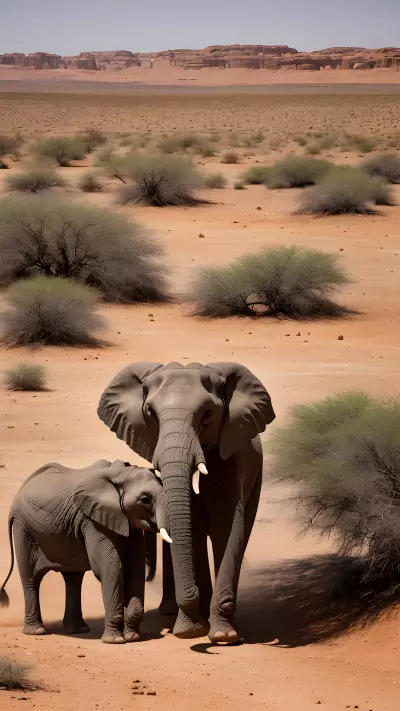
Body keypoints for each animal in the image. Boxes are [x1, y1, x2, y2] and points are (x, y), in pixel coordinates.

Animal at [0, 459, 163, 644]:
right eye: (145, 500)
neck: (122, 473)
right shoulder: (93, 520)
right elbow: (111, 568)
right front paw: (115, 641)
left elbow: (134, 567)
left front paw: (132, 637)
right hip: (24, 528)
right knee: (30, 578)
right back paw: (36, 632)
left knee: (73, 577)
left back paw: (77, 630)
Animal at [97, 361, 275, 643]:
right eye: (151, 413)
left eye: (207, 414)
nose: (188, 630)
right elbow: (190, 528)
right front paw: (193, 628)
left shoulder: (231, 458)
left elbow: (227, 527)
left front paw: (223, 635)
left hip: (257, 473)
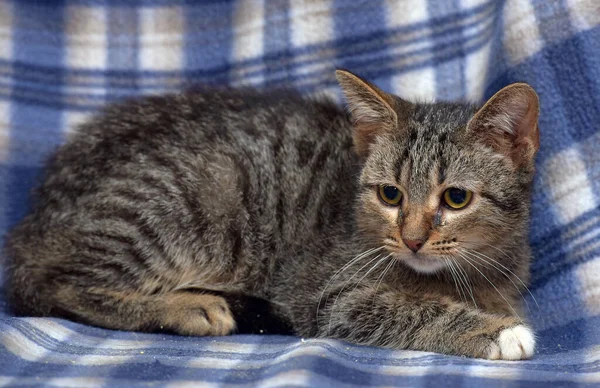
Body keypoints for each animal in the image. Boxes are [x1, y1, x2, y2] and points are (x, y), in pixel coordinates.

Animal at [2, 69, 540, 360]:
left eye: (455, 199)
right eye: (391, 194)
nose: (411, 238)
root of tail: (36, 218)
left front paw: (496, 315)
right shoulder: (328, 294)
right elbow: (409, 309)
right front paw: (494, 331)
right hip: (178, 206)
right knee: (57, 285)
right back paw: (188, 306)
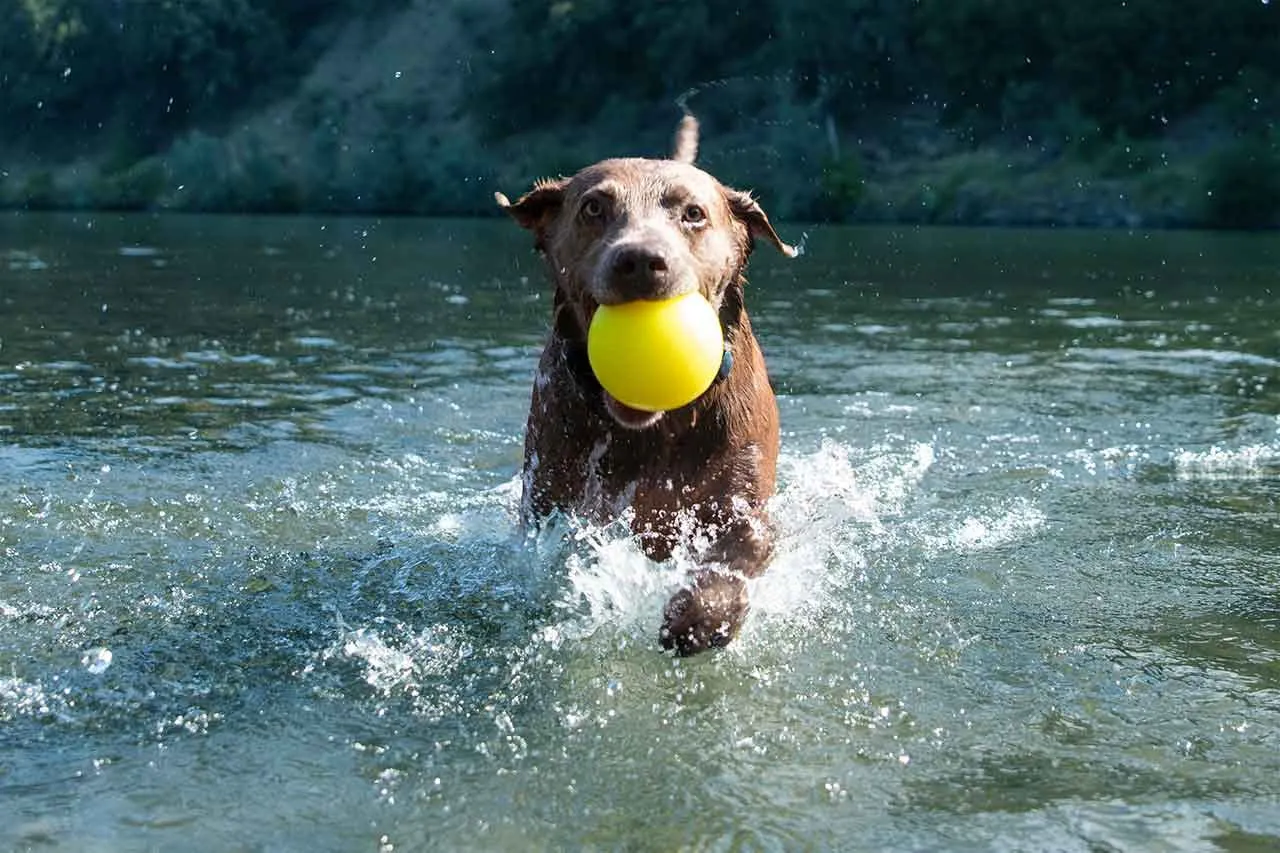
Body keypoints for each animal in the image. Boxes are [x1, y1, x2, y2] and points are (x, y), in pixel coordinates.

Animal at [494, 117, 793, 650]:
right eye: (594, 207)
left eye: (693, 214)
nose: (639, 260)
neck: (657, 427)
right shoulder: (554, 497)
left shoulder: (741, 492)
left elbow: (745, 543)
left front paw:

++++++++++

Your answer should be only the number of lines, in the entries above, that include "back".

Written response: 3